Zwar ist ein Mieter grundsätzlich berechtigt seine Kinder und seinen Ehegatten in die Wohnung aufzunehmen.
Allerdings darf dadurch keine Überbelegung eintreten, die nach einer Faustregel dann (noch) nicht vorliegt, wenn

  • auf jede erwachsene Person oder auf je zwei Kinder bis zum 13. Lebensjahr ein Raum von jeweils ca. 12 qm entfällt oder
  • durchschnittlich 10 qm pro Person bei der Unterbringung von Familien gegeben sind.

Sind diese Richtwerte unterschritten, liegt

  • eine Überbelegung der Wohnung vor,

die, wenn der Mieter auf entsprechende Aufforderung des Vermieters die in der Wohnung lebenden Personen nicht reduziert,

  • den Vermieter zur ordentlichen Kündigung berechtigen kann und
  • zwar auch dann, wenn die eigenen Kinder des Mieters der Grund für die Überbelegung sind.

Darauf hat das AG München mit Urteil vom 29.04.2015 – 415 C 3152/15 – hingewiesen und einer Räumungsklage des Vermieters, mit einer Räumungsfrist von allerdings fünf Monaten, in einem Fall stattgegeben, in dem

  • der beklagte Familienvater am 10.02.2011 in München für eine monatliche Kaltmiete von 270 Euro eine Erdgeschoßwohnung mit einem Wohnraum, einer Küchenzeile, einem Bad mit Toilette und einem Kellerabteil angemietet hatte, bei der die Wohnfläche 25,88 Quadratmeter betrug, wovon auf den Wohnraum etwa 16 Quadratmeter entfielen,
  • aufgrund der geringen Größe der Wohnung er laut Mietvertrag nicht berechtigt war, abgesehen von der Ehefrau, eine weitere Person auf Dauer in die Wohnung aufzunehmen und
  • in der Wohnung dann aber nicht nur er mit seiner Ehefrau, sondern auch mit seinen 2010 und 2013 geborenen Kindern lebte.
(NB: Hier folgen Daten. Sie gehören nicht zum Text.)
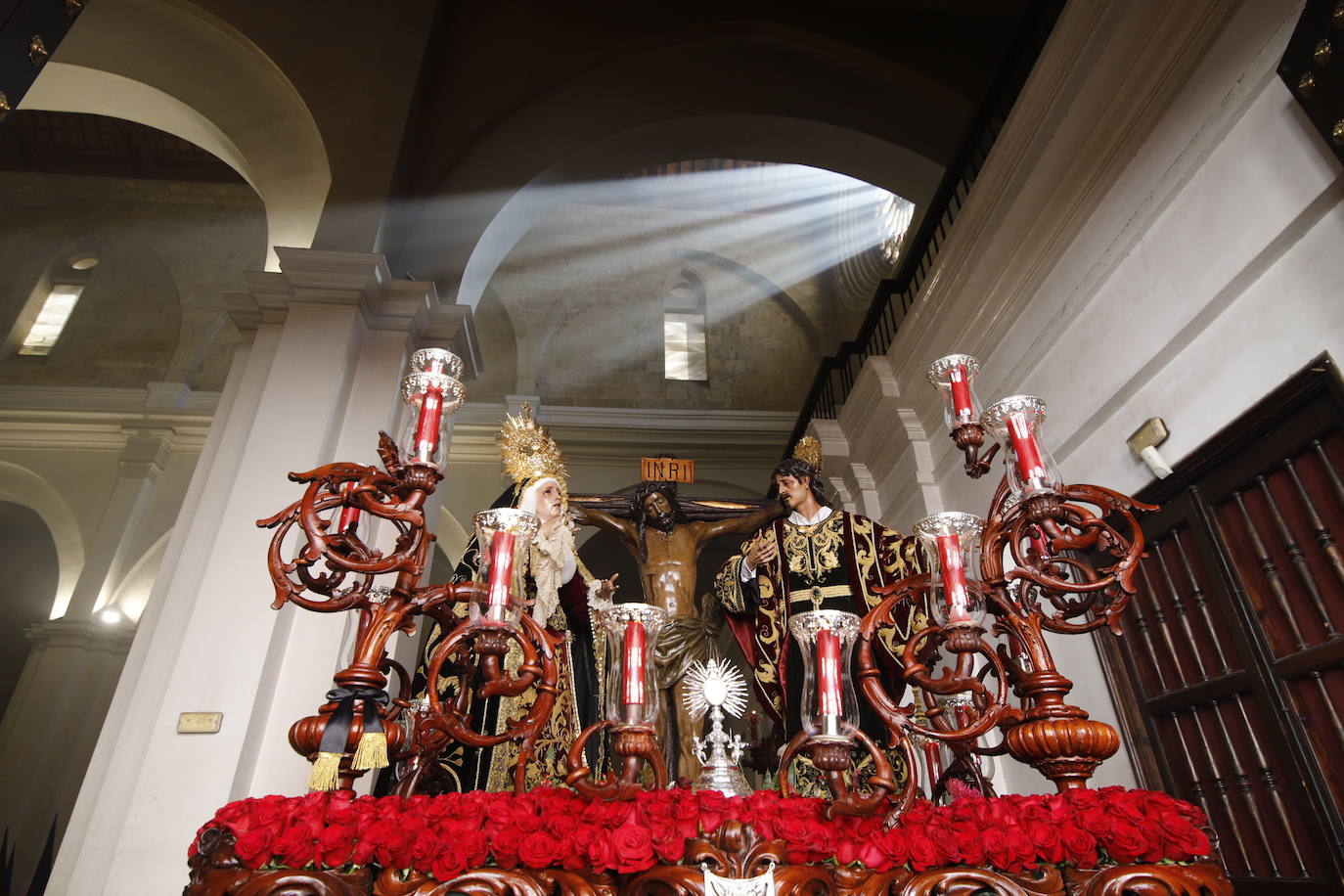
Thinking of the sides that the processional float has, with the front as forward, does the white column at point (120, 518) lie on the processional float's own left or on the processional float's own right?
on the processional float's own right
Dass der Vermieter zur ordentlichen Kündigung berechtigt war, begründete das AG damit, dass

  • nach den obigen Richtwerten bereits zum Zeitpunkt des Abschlusses des Mietvertrags sowie Einzug mit Frau und einem Kind in die Wohnung eine Überbelegung vorgelegen habe, die durch das 2013 geborene Kind nur noch erhöht worden sei,
  • nunmehr auf jedes der vier in der Einzimmerwohnung lebenden Familienmitglieder gerade einmal rund 4 Quadratmeter Wohnfläche komme, also die Richtwerte weit unterschritten seien und

der Mieter durch diese Überbelegung der Wohnung gegen seine vertraglichen Pflichten verstoßen habe (Quelle: Pressemitteilung des Amtsgerichts München vom 22.04.2016 – 32/16 –).